Kadın Liderliği Global Enstitüsü, Politika Enstitüsü ve Ipsos MORI işbirliğinde 28 ülkeden 20 bin bireyle gerçekleştirilen araştırmaya göre başarılı olmak için kadınların zeki ve özgüvenli, erkeklerin ise geniş çevreye sahip olması gerektiği ortaya konuldu.

Araştırmada kadınların erkeklere kıyasla hayatta öne çıkmasında etkili olan unsurların başında yüzde 28 oran ile zekâ gelirken, onu yüzde 26 ile kendine güven ve yüzde 25 ile hiçbir zaman pes etmemek izledi.
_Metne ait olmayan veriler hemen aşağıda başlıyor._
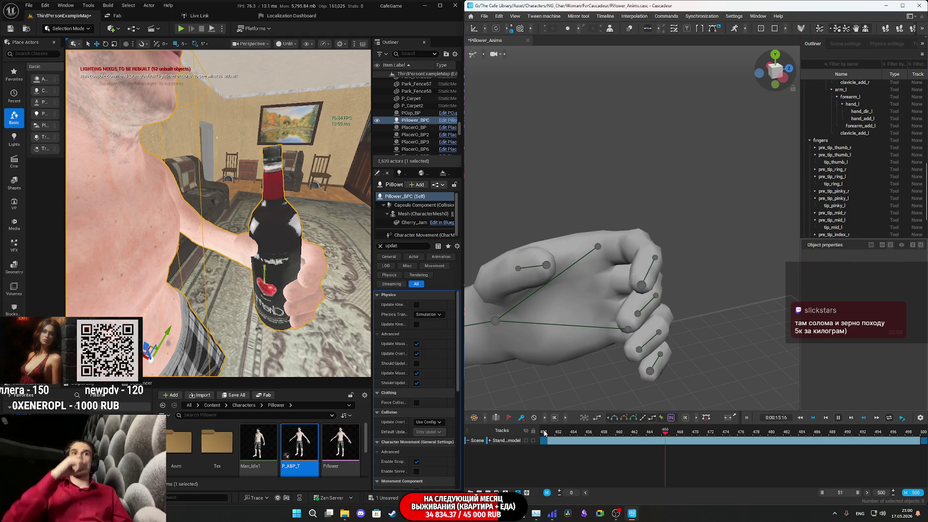
pyautogui.press('space')
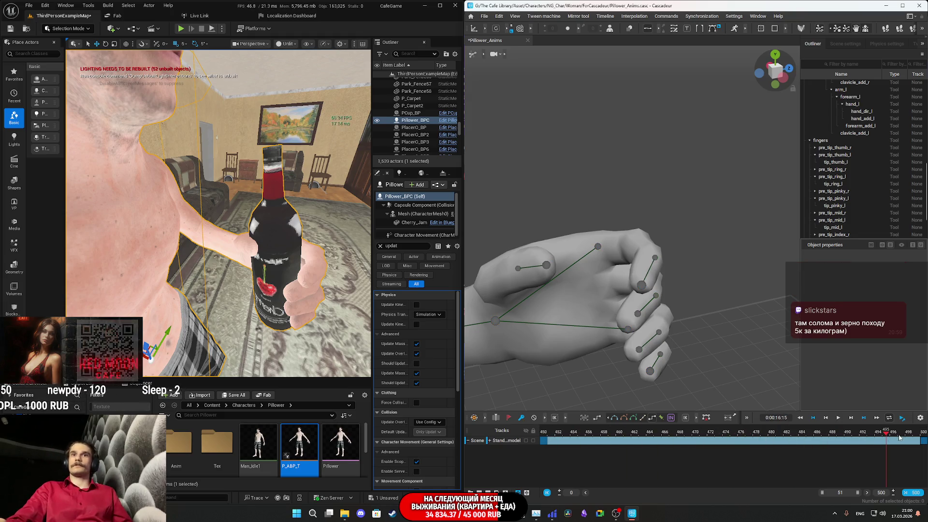
pyautogui.moveTo(888, 438); pyautogui.dragTo(923, 438)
Araştırmaya Türkiye’den katılan bireyler de kadınların hayatta öne çıkmaları için belirtilen ilk 3 unsurun önemli olduğunu düşünüyor. Fakat ‘özgüvenli olmak’ yüzde 31 ile ilk sırada yer alıyor.

Erkeklerin hayatta öne çıkmaları için kadınlardan farklı olarak en önemli unsurların başında yüzde 22 ile bağlantılara sahip olmak geliyor. Geniş bir çevreye sahip olan erkeklerin hayatta öne çıkabilecekleri düşünülürken kadınlarda ise bu özellik erkeklere kıyasla önemli bir unsur olarak görülmüyor. Araştırmanın bir diğer sonucuna göre erkeklerin politik bağlantılarının olması da hayatta öne çıkmaları için önemli bir diğer unsur. Erkeklerin Türkiye’de hayatta öne çıkmaları için gerekli en önemli 3 unsurun başında yüzde 32 ile ‘politik bağlantılara sahip olmak’, yüzde 29 ile ‘çok çalışmak ve yüzde 28 ile ‘bağlantılara sahip olmak’ geliyor.
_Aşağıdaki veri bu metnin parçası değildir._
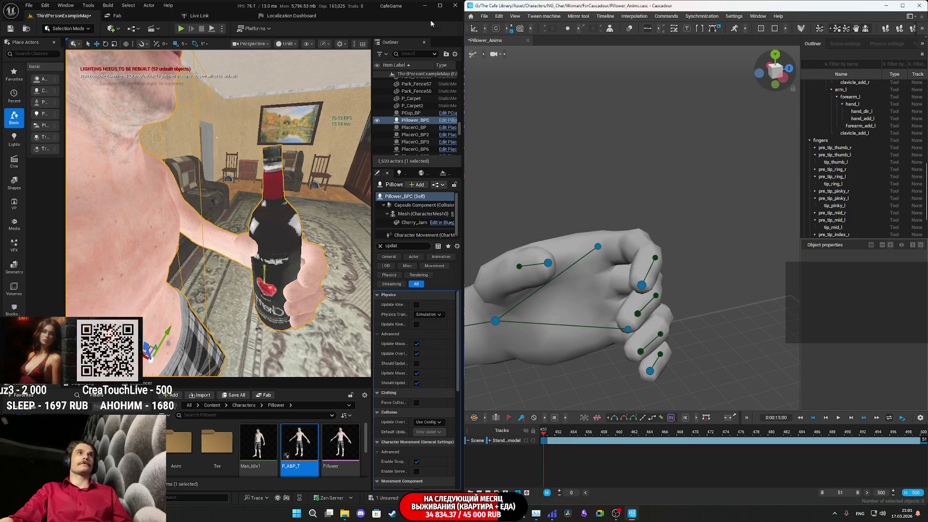
pyautogui.click(484, 17)
# Step: Re-export frames 450–500 as FBX, overwriting the existing Hold_Beer.fbx
pyautogui.moveTo(570, 95)
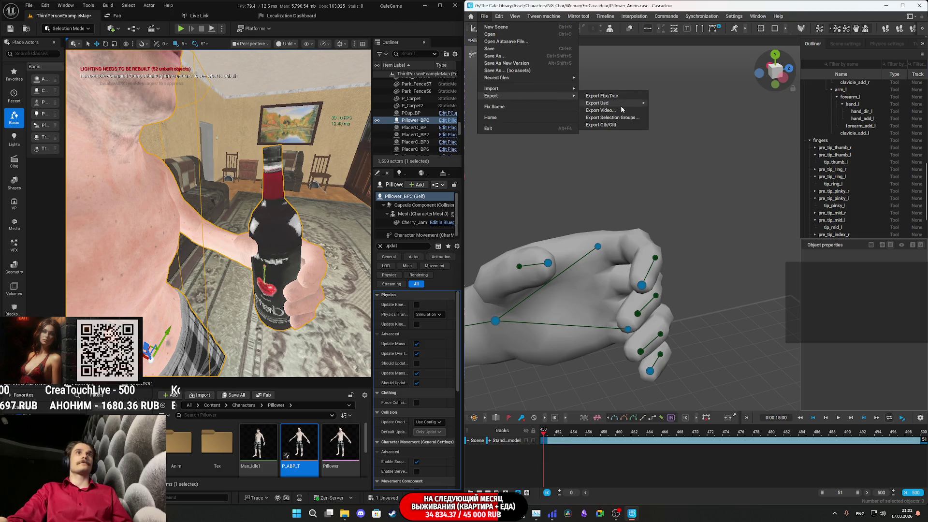
pyautogui.click(610, 96)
Çalışmanın kadın ve erkeklere yüklenen toplumsal cinsiyet rollerini belirgin olarak ortaya koyması bakımından önemli olduğunu kaydeden Nişantaşı Üniversitesi Psikoloji Bölüm Başkanı Dr. Öğr. Üyesi Selçuk Aslan, “Araştırma demokrasisi gelişmiş, bireyselci kültürün hakim olduğu, kadınların çalışma hayatında önemli yer edindiği ülkelerde gerçekleştirilmiş. Ancak sonuca bakıldığında gelişmiş ülkelerde dahi kadınlarla erkeklerin yaşamın birçok alanında eşit olmadığı gözlemlenmiştir. Gelişen teknoloji ve yaşam koşulları, başarılı olabilmek için koşullara kısa sürede uyum sağlamayı, etkin problem çözme becerilerine sahip olmayı, fırsatları önceden sezerek cesur ve girişimci olmayı gerektirmektedir. Bu koşullarda başarılı olabilmek eğitimli ve farklılaştırıcı deneyime sahip olmak önem taşıyor. Türkiye’de ise kadınların başarısı en çok özgüvenle ilişkilendirilmiştir. Bunun bir nedeni ataerkil kültürün kadınların kendilerini gerçekleştirmelerini engelleyici etkileri olabilir. Kadınlar bu yapıdaki dezavantajlı konumlarıyla kendilerini gösterebilmek, istediklerini elde edebilmek, başarılı olabilmek için erkeklerden daha çok kendine güvenli, mücadeleci olmak durumundadırlar” dedi.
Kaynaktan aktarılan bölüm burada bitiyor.